Bas niveau de services
Quant aux autres gares du pays, le tableau n’est pas beaucoup plus riant que celui dressé en 2017 par France stratégie. Certes, leur nombre a augmenté : de 204 en 2017, elles sont aujourd’hui au nombre 327, selon les derniers chiffres de l’Autorité de régulation des transports. Mais si l’on regarde de près ces données, on note que moins de la moitié de ces gares ont une salle d’attente, que 49 % d’entre elles n’ont pas de toilettes, et que moins d’un quart d’entre elles proposent un accès WiFi. Seules 53 des 327 gares proposent un service de restauration, et 56 % d’entre elles n’offrent même pas un distributeur de boisson !
Il reste donc bien encore un très important travail à faire pour améliorer le niveau de service de ces gares.
Plan national et « gouvernance repensée »
C’est ce que demandent les signataires d’une tribune parue dans Le Monde du 11 novembre, qui sont autant des représentants professionnels (comme les patrons de Blablacar et de Flixbus) que des représentants des usagers (Fnaut) ou des élus, comme Christophe Bouillon, président de l’APVF et de l’Agence nationale de la cohésion des territoires.

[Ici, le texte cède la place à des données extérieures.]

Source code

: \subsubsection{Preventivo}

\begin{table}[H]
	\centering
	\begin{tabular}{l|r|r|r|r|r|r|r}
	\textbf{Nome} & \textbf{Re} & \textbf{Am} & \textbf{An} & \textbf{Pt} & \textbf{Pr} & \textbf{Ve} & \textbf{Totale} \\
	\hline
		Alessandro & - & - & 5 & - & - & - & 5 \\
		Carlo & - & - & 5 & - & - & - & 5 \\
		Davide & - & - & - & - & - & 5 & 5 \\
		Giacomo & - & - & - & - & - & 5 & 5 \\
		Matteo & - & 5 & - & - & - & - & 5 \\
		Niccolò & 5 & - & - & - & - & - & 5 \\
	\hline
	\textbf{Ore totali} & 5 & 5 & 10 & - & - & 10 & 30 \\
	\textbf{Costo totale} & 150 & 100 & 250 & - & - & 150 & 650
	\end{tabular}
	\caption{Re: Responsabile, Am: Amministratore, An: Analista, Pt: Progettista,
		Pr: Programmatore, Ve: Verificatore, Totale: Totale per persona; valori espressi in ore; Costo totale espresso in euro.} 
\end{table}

Ces signataires dénoncent la fermeture de la gare routière de Paris-Bercy, estimant qu’elle pourrait avoir « des conséquences très négatives », comme « le report vers des modes de transport plus coûteux et plus polluants ». C’est le résultat, écrivent-ils, de « l’oubli originel » de la loi Macron de 2015 qui n’a « pas prévu la création d’un réseau national de gares routières ». Résultat : « Alors que l’autocar est maintenant plébiscité par des millions de Français, le manque d’infrastructures empêche le développement de cette solution de mobilité partagée. »

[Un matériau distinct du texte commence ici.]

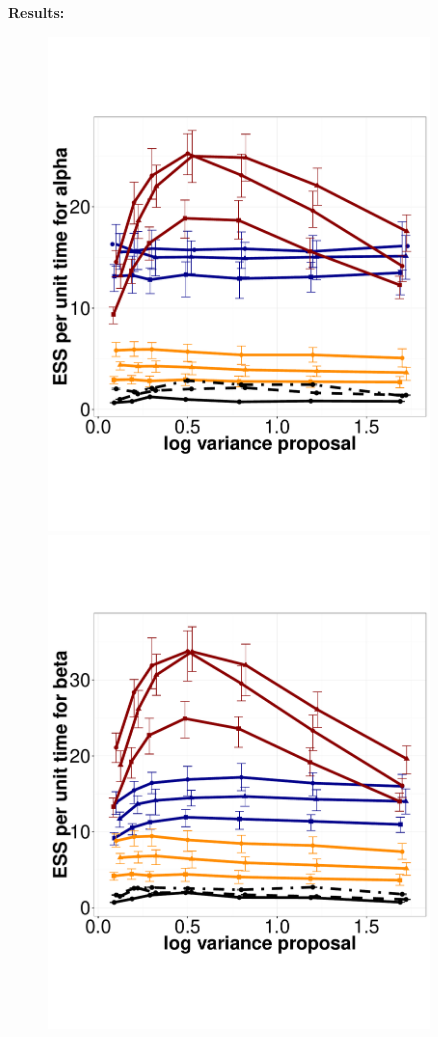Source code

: \noindent \textbf{Results:}
  \begin{figure}%
  \centering
  \begin{minipage}[!hp]{0.45\linewidth}
  \centering
    \includegraphics [width=0.90\textwidth, angle=0]{figs/exp_3_alpha.pdf}
      \end{minipage}
  \begin{minipage}[hp]{0.45\linewidth}
  \centering
    \includegraphics [width=0.90\textwidth, angle=0]{figs/exp_3_beta.pdf}

\end{minipage}
\end{figure}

Les auteurs de la tribune réclament donc la création d’un « plan national » s’appuyant sur les standards élaborés par le Cerema afin d’assurer l’homogénéité d’un futur réseau des gares routières : emplacement en centre-ville, multimodalité, haut niveau de service et de sécurité, hygiène, etc.

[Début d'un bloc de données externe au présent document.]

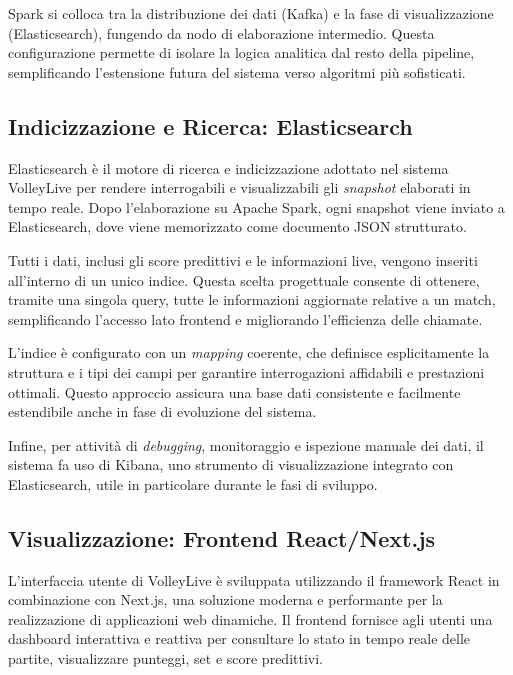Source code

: \documentclass[a4paper,12pt]{report}
\begin{document}
Spark si colloca tra la distribuzione dei dati (Kafka) e la fase di visualizzazione (Elasticsearch), fungendo da nodo di elaborazione intermedio. Questa configurazione permette di isolare la logica analitica dal resto della pipeline, semplificando l’estensione futura del sistema verso algoritmi più sofisticati.


\subsection{Indicizzazione e Ricerca: Elasticsearch}

Elasticsearch è il motore di ricerca e indicizzazione adottato nel sistema VolleyLive per rendere interrogabili e visualizzabili gli \textit{snapshot} elaborati in tempo reale. Dopo l’elaborazione su Apache Spark, ogni snapshot viene inviato a Elasticsearch, dove viene memorizzato come documento JSON strutturato.

Tutti i dati, inclusi gli score predittivi e le informazioni live, vengono inseriti all’interno di un unico indice. Questa scelta progettuale consente di ottenere, tramite una singola query, tutte le informazioni aggiornate relative a un match, semplificando l’accesso lato frontend e migliorando l’efficienza delle chiamate.

L’indice è configurato con un \textit{mapping} coerente, che definisce esplicitamente la struttura e i tipi dei campi per garantire interrogazioni affidabili e prestazioni ottimali. Questo approccio assicura una base dati consistente e facilmente estendibile anche in fase di evoluzione del sistema.

Infine, per attività di \textit{debugging}, monitoraggio e ispezione manuale dei dati, il sistema fa uso di Kibana, uno strumento di visualizzazione integrato con Elasticsearch, utile in particolare durante le fasi di sviluppo.


\subsection{Visualizzazione: Frontend React/Next.js}

L’interfaccia utente di VolleyLive è sviluppata utilizzando il framework React in combinazione con Next.js, una soluzione moderna e performante per la realizzazione di applicazioni web dinamiche. Il frontend fornisce agli utenti una dashboard interattiva e reattiva per consultare lo stato in tempo reale delle partite, visualizzare punteggi, set e score predittivi.
\end{document}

Ils réclament également une « gouvernance repensée », c’est-à-dire qui ne repose pas sur la seule décision des collectivités locales. « Jamais un aéroport ou une gare ferroviaire ne pourrait être supprimé sur simple décision d’un exécutif local », remarquent les signataires, qui souhaitent que cette nouvelle gouvernance « impose la consultation de toutes les parties prenantes avant toute suppression ou déplacement ».
Les signataires proposent de se saisir de l’opportunité que va représenter la création des Serm (services express régionaux métropolitains) ou RER métropolitains, pour créer « de véritables pôles d’échanges multimodaux ». Ils rappellent également que des financements européens sont mobilisables – notamment l’enveloppe de 7 milliards d’euros de l’UE pour les infrastructures de transport « et notamment les pôles d’échanges multimodaux ». « Ces pôles devront être des lieux d’avitaillement (biocarburants et recharge électrique) tout autant que des lieux de vie urbains, notamment à Paris, qui ne peut pas être la seule grande capitale européenne dépourvue d’une gare routière digne de ce nom », concluent les signataires.
Deux parlementaires (le sénateur Jean-François Longeot et le député Jean-Marc Zulesi) figurent parmi les signataires. Peut-être que cela présage, dans les temps à venir, une proposition de loi sur ce sujet épineux.